Balb/c mice have been widely used in genetic, tumor, and immunological studies (Wu et al. 2003) and as an animal model for induction of vasculitis (Luzina and Handwerger 2000; Matsuki et al. 2005; Shepherd et al. 2004). Nevertheless, until now, the spontaneous occurrence of vasculitis in this mouse strain was not regularly reported. In the present series of experiments, we have shown that this mouse strain may have a variable range of spontaneous occurrence of vasculitis restricted to the base of aorta, ranging between 10% and 55%. Because of the high variability of incidence rates between experiments and the different trimming methods used, we did not combine the incidence rates from the two reported experiments.

The aortic root is relatively small in size, and it is often missed by routinely performed heart sectioning.

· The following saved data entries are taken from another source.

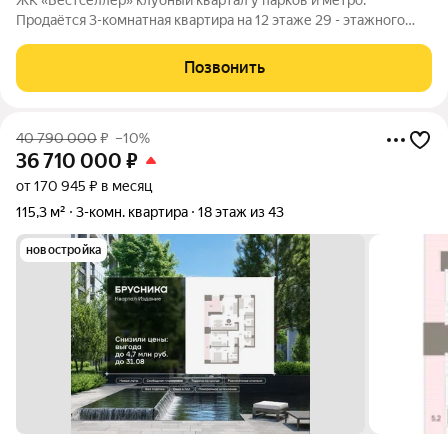
ЖК «Бестселлер» клубный квартал у парков и метро.
Продаётся 3-комнатная квартира на 12 этаже 29 - этажного
дома (Корпус 1). Общая площадь: 68.4. Высота потолков от 2.87
м. «Бестселлер» жилой комплекс комфорт-класса на юго-
Позвонить
востоке Москвы, в
40 790 000
₽
–10%
36 710 000
₽
от 170 945 ₽ в месяц
115,3 м²
3-комн. квартира
18 этаж из 43
новостройка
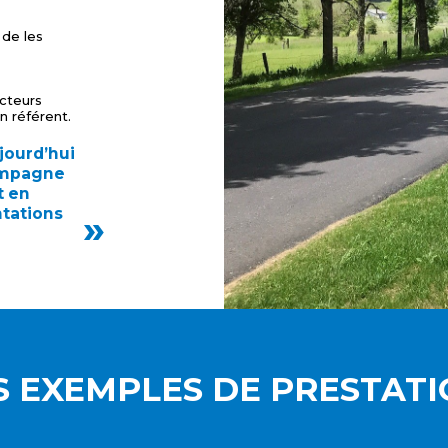
 de les
cteurs
n référent.
jourd’hui
ompagne
t en
ntations
 EXEMPLES DE PRESTATI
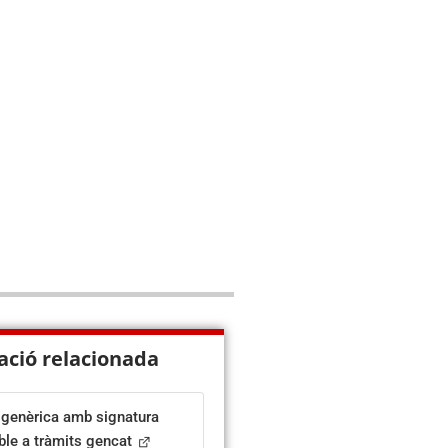
ació relacionada
 genèrica amb signatura
ble a tràmits gencat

The “multiple-section sampling” method considerably increases the number of aortic root sections available for pathological examination, thus allowing a more reliable assessment of the diagnostic rate. This method, when used in the kidneys, was indeed shown to increase diagnostic rates in carcinogenicity studies (Eustis et al. 1994). In addition, it allowed us a more accurate description of the extent of the lesions, which can range from focal to an annular aspect. We suggest that studies that assess aortitis use this method, especially considering the potentially high sensitivity of the aortic root to mechanical stress (Matsuki et al. 2005).

The induction of acute ischemia may trigger a major inflammatory reaction (Tang et al. 2005), accompanied by the release of several pro-inflammatory cytokines. Significantly higher levels of IL-6 in the operated group have been shown to correlate with increased concentrations in the gastrocnemius muscle after a similar procedure (Tang et al. 2005). In addition, IL-6 is known for its pro-angiogenic role, and the elevation of IL-6 secretion measured in the current study could indicate angiogenic processes following the induced ischemic stress.

Injection of PLX-PAD cells likely did not promote the aortitis, as no treatment-related increase was reported in preclinical safety studies using identical and different mouse strains (Ramot et al. in press). No treatment-related increases in aortitis or arterial lesions in any other location were noted.

We have confirmed the occurrence of spontaneous aortitis in the Balb/c mouse strain. The presence of background vascular lesions in this mouse strain is of special interest following its use in models for inducing a vascular lesion. Femoralartery ligation did cause an increase in blood levels of the inflammatory cytokine IL-6, but this finding was not correlated with an increase in the incidence of vasculitis.